→ **EXERCISES**:
A. Copy, word for word, the section of the testing article below that opens with the words containing "Furthermore, according to" and closes with "endanger other members.".
B. Answer these questions from the testing article below, basing each answer on what the article states:
(i) Through which entrance do athletes come in for group testing?
(ii) How many starters were out at one of the league games?
(iii) What sport does Yarenni Hernandez play?
(Beginning of SOURCE TEXT)
Get tested, go to practice and then get the results two days later. At Bonita Vista High (BVH), the COVID-19 testing process that student-athletes go through has garnered disapproval among several members of varying sports—from girls soccer to girls water polo and even girls basketball. As part of the testing process, athletes enter through the front entrance of BVH’s gym for group testing, get their nose swabbed and have their test placed into their respective team’s testing tube. If, in the case that someone tests positive, the entire team returns a couple of days later to conduct rapid testing—a process that Villalpando disagrees with.
“In that window of time, those two days, [the team’s] spreading [COVID-19] because in soccer we aren’t wearing our masks and we’re talking to each other and interacting with one another,” Villalpando said. “When we test, we’re anonymous [so] we don’t know [who is positive] and we’re going to continue spreading it [virus]. It’s this endless cycle of positive tests that we’re getting every week. It’s definitely crippling our team because we’ve had three starters out at one of our league games, which has not been very good. It’s [the testing process] not safe at all.”
Furthermore, according to girls’ water polo player and senior Yarenni Hernandez, the testing done at school can be very inaccurate. She mentioned that the possibility of someone falsely testing positive can be a major issue for her and the team because it could endanger other members.
(End of SOURCE TEXT)
(Beginning of AVAILABLE DATA)
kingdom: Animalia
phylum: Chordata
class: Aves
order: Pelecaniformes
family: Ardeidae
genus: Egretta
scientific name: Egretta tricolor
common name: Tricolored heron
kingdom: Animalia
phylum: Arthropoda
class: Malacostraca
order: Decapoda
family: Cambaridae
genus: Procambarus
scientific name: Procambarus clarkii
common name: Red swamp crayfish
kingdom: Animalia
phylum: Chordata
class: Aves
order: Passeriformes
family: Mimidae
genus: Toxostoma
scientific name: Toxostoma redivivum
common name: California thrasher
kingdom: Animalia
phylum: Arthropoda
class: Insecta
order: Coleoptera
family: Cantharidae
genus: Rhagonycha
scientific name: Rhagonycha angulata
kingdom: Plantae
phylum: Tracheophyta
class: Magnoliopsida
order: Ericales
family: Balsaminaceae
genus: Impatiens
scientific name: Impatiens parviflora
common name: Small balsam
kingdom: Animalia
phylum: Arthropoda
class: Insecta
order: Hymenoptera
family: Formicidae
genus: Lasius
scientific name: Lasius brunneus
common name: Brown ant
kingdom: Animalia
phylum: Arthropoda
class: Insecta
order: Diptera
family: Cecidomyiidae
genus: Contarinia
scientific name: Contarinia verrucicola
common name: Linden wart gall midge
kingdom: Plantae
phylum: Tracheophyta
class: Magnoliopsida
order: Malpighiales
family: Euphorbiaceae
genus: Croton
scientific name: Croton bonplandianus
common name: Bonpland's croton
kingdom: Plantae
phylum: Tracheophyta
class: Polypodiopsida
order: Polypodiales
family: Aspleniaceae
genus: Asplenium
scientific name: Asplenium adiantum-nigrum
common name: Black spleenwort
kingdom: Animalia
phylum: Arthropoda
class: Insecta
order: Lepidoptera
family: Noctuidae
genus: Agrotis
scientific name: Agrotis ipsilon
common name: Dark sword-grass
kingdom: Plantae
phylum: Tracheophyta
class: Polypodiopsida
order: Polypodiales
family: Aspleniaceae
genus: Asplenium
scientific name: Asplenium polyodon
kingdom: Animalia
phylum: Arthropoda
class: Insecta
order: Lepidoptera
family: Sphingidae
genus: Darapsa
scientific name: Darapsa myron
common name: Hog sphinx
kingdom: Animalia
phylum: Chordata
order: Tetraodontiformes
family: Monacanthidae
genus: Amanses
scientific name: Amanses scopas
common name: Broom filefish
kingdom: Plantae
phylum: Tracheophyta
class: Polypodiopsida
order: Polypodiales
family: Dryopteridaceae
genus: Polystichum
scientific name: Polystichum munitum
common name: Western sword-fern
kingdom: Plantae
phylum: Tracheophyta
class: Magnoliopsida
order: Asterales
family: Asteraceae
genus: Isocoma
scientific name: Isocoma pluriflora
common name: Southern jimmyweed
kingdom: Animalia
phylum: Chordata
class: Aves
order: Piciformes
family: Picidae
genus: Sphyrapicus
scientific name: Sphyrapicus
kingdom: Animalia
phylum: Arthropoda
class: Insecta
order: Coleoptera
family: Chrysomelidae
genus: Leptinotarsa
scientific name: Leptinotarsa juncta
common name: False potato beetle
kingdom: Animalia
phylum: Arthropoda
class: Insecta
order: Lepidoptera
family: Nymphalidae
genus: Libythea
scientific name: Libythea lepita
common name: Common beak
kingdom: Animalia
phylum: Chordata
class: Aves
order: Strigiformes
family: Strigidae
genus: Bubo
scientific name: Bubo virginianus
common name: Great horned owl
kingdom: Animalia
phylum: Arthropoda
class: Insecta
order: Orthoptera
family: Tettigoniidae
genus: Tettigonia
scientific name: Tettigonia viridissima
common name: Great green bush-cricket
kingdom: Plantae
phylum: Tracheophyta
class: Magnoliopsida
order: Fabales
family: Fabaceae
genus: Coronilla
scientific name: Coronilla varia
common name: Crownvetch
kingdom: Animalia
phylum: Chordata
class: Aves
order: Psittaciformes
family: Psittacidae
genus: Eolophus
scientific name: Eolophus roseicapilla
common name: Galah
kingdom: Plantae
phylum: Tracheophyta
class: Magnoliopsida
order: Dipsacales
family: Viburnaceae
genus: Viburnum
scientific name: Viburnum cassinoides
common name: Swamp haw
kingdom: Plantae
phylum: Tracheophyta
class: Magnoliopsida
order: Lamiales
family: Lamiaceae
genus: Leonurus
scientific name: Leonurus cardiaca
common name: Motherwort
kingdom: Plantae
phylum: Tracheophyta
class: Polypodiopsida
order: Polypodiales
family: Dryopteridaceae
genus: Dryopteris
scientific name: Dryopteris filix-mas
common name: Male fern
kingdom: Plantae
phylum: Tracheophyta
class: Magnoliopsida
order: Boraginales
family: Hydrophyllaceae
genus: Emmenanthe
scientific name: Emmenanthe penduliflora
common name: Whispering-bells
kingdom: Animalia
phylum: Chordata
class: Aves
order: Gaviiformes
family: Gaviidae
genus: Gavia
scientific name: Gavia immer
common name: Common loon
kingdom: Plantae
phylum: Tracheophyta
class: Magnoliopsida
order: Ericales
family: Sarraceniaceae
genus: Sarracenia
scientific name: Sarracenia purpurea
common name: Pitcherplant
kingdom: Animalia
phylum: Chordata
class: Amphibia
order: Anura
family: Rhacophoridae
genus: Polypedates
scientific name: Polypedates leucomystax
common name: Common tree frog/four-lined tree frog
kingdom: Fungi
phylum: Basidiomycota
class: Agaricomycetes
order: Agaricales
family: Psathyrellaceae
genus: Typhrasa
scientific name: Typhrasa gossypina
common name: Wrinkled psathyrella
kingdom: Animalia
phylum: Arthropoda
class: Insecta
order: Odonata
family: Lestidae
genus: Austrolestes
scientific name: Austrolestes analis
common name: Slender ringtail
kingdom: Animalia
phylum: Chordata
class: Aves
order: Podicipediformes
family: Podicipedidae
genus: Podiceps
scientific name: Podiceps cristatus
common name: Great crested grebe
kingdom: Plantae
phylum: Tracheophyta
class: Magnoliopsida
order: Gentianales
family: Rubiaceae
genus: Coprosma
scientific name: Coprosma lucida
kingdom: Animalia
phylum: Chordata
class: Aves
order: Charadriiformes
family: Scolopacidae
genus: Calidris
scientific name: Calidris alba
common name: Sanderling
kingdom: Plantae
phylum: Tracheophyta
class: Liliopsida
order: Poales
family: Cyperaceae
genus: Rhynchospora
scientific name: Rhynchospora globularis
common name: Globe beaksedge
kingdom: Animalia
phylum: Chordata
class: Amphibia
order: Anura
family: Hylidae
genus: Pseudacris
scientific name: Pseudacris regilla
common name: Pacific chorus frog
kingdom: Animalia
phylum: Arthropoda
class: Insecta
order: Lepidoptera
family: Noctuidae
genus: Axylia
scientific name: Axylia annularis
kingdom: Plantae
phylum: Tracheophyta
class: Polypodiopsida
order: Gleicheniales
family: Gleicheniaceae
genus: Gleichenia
(End of AVAILABLE DATA)
→ **ANSWERS TO THIS EXERCISE**:
A.
Furthermore, according to girls’ water polo player and senior Yarenni Hernandez, the testing done at school can be very inaccurate. She mentioned that the possibility of someone falsely testing positive can be a major issue for her and the team because it could endanger other members.

B.
(i) The front entrance of BVH's gym.
(ii) Three.
(iii) Girls' water polo.